On November 4, 2014, San Benito County voters went to the poles to vote on Measure J, the measure designed to prohibit hydraulic fracturing, known as fracking, and related gas and oil extraction activities, as well as other “high-intensity petroleum operations,” including acid well stimulation and cyclic steam injection. The measure also banned any new gas or oil drilling activity – even conventional, low-intensity activity – in areas the county zoned for residential or rural land use.

With 59% of the vote, supporters approved Measure J in an effort to protect the local environment and the water supply from threats of fracking.  Not long thereafter, that seeming victory invited a $1.2 billion claim from Citadel Exploration, a local exploration company hoping to extract millions of barrels of oil from South San Benito County fields.  Citadel’s claim, a copy of which can be accessed here, is likely a precursor to the filing of an inverse condemnation action.  The company claims it could have extracted 20-40 million barrels of oil over the life of its project and that the County’s ban constitutes a “regulatory taking”.

While property can be regulated to a certain extent, if a regulation goes too far, it will be recognized as a taking.  There is no precise rule as to when property has been taken by government regulatory action.  In First English Evangelical Lutheran Church of Glendale v. Los Angeles County, 482 U.S. 304 (1987), the court confirmed the two-part rule that a regulatory taking occurs when (1) a regulation does not substantially advance legitimate state interests, or (2) denies an owner substantially all economically viable use of the owner’s land. In determining whether any viable uses for a property remain after an ordinance, regulation, moratorium, and so on, the courts will review the totality of the property interest and not only one isolated interest.   The Supreme Court has long held that where a regulation works an economic detriment on property owners and interferes with their “distinct investment-backed expectations,” the property owners must receive just compensation. Penn Central Transp. Co. v. New York City, 438 U.S. 104 (1978).  The Supreme Court has also unequivocally held that where a government action deprives a landowner of “all economically beneficial use of property,” the action constitutes a per se regulatory taking. Lucas v. South Carolina Coastal Council, 505 U.S. 1003 (1992).

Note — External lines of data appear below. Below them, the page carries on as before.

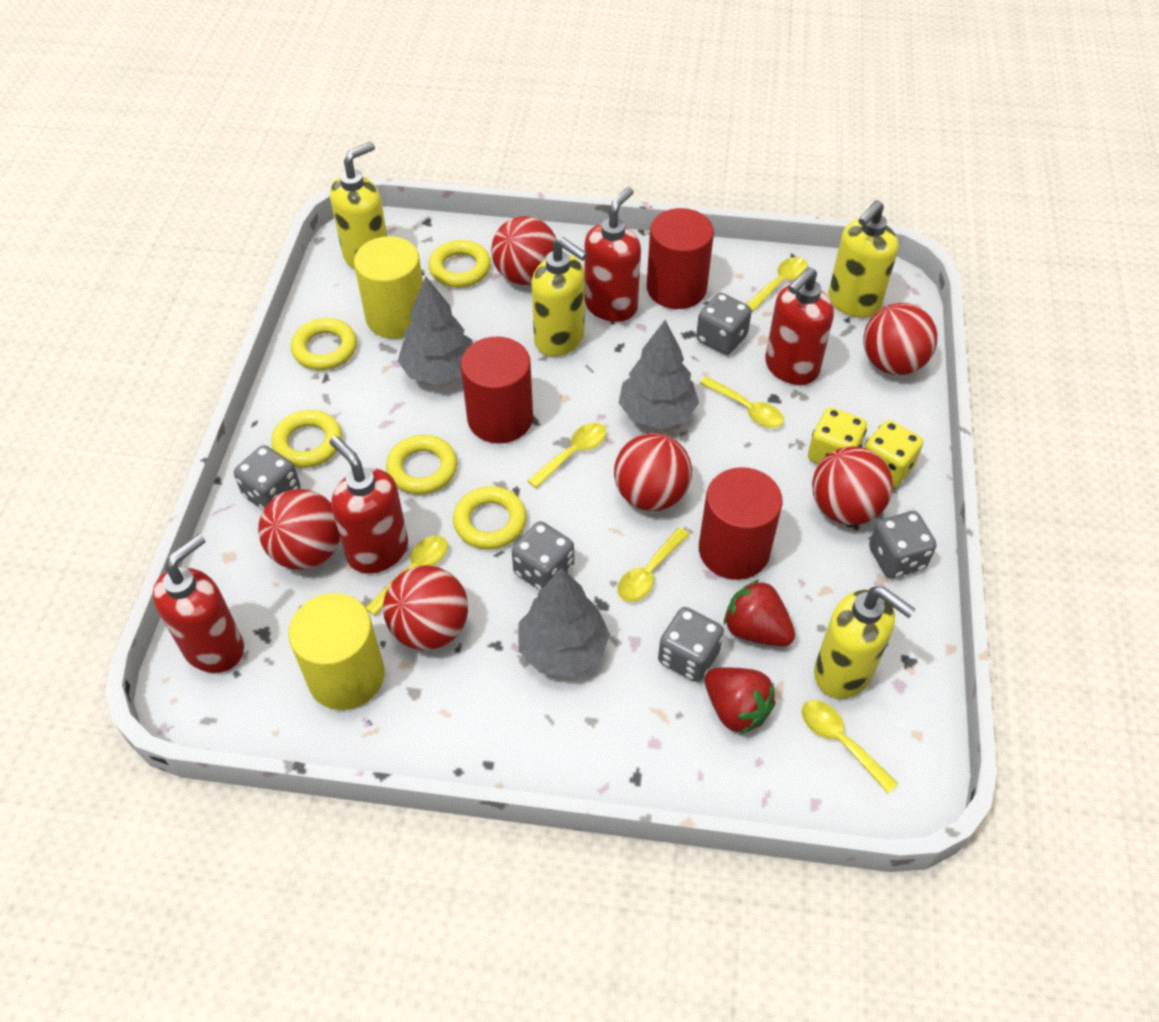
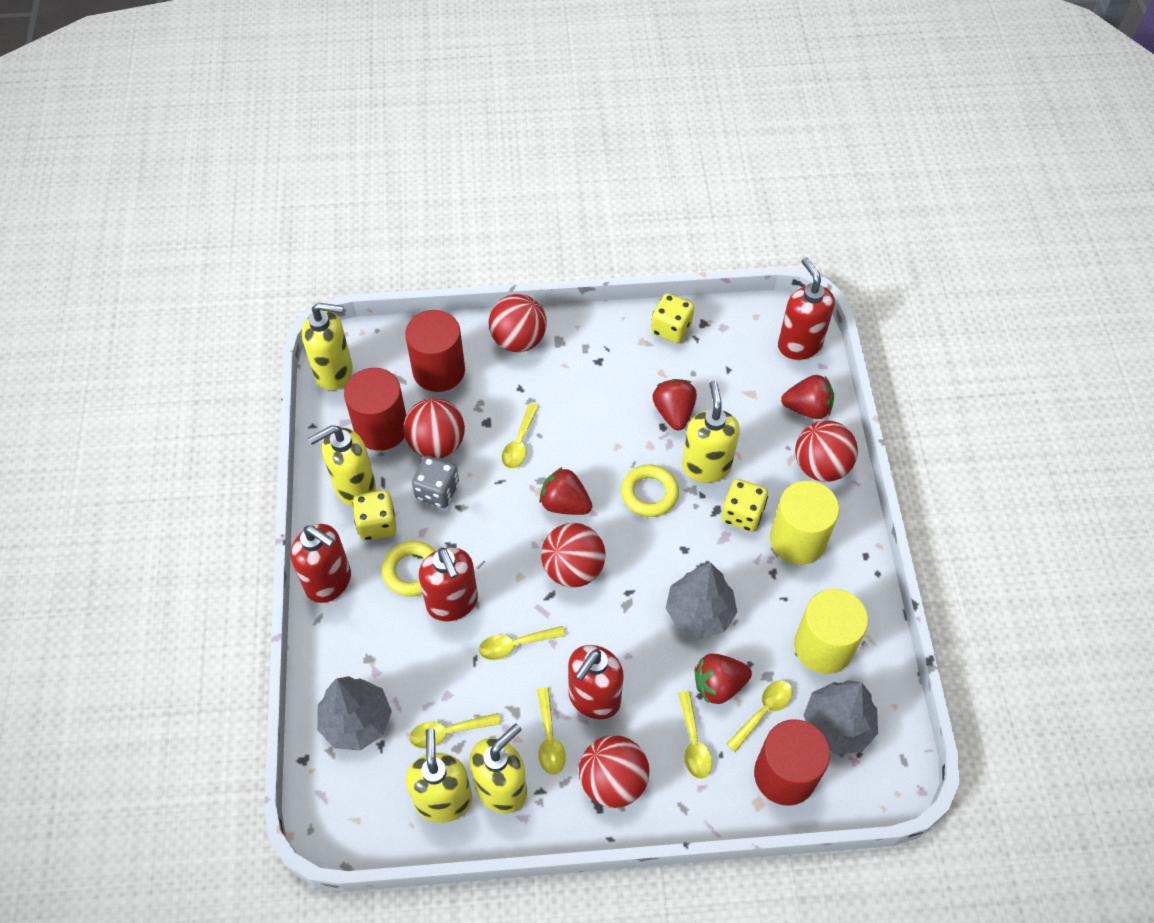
grey dice: 5 -> 1
red ball: 6 -> 5
red strawberry: 2 -> 4
yellow dice: 2 -> 3
yellow ring: 5 -> 2
yellow soap dispenser: 4 -> 5

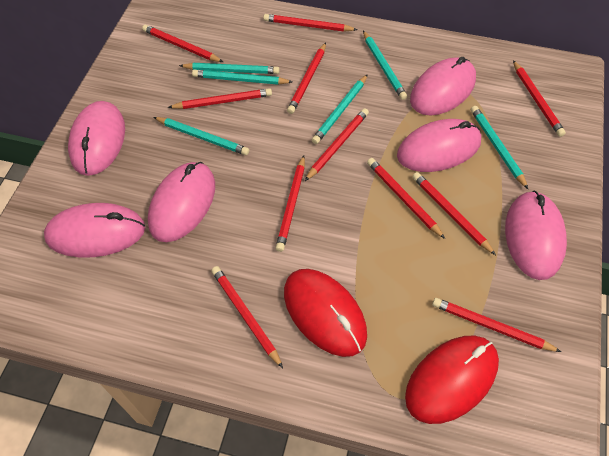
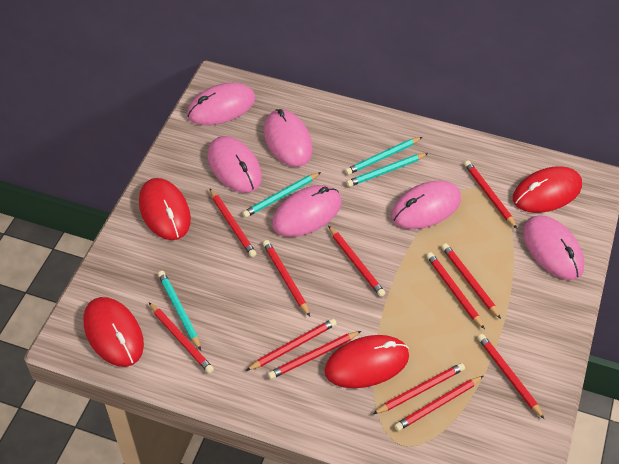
red mouse: 2 -> 4
red pencil: 11 -> 12
turquoise pencil: 6 -> 4

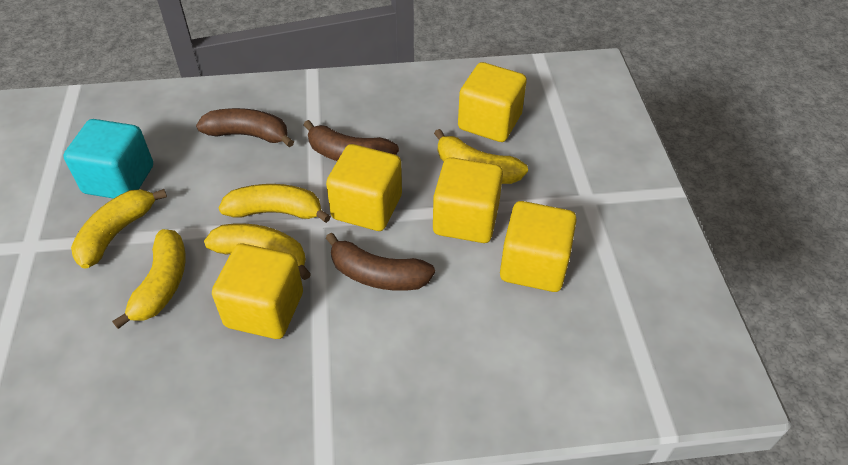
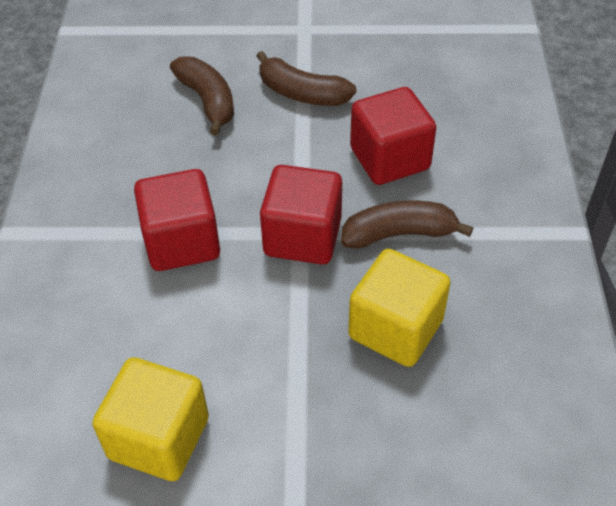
red cube: 0 -> 3
turquoise cube: 1 -> 0
yellow banana: 5 -> 0
yellow cube: 5 -> 2

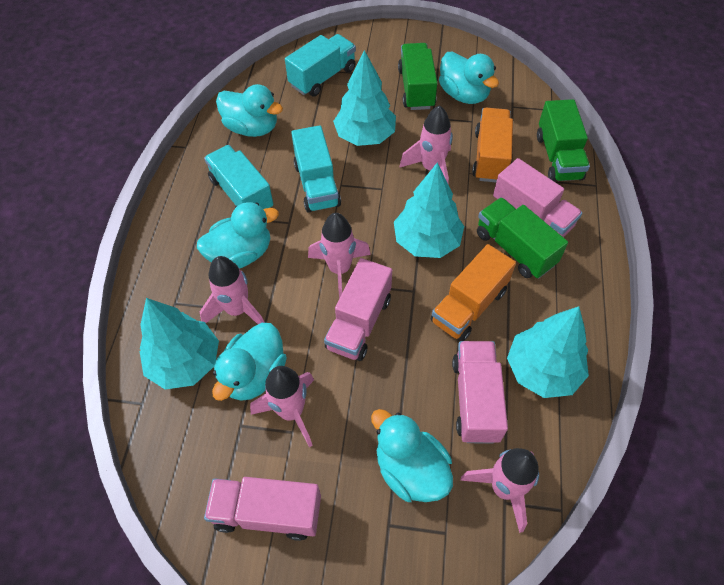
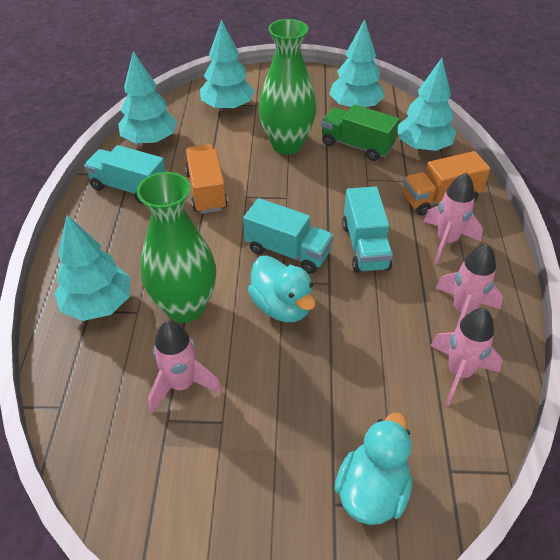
green truck: 3 -> 1
green vase: 0 -> 2
pink rocket: 5 -> 4
pink truck: 4 -> 0
turquoise duck: 5 -> 2
turquoise tree: 4 -> 5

Successfully asserting that a government regulatory action resulted in a taking of property in a manner that requires the government to compensate the owner under the federal or state Constitution can be a very difficult task. The nature of what must be proven to constitute a taking and the procedural steps that must be followed, including the requirement that the owner exhaust the applicable administrative remedies, create severe legal impediments to successfully mounting a regulatory takings case.  Nevertheless, the voters’ approval of Measure J has raised serious constitutional concerns – concerns that may push the County to bankruptcy if a court were to find that the fracking ban amounts to a regulatory taking requiring the payment of just compensation.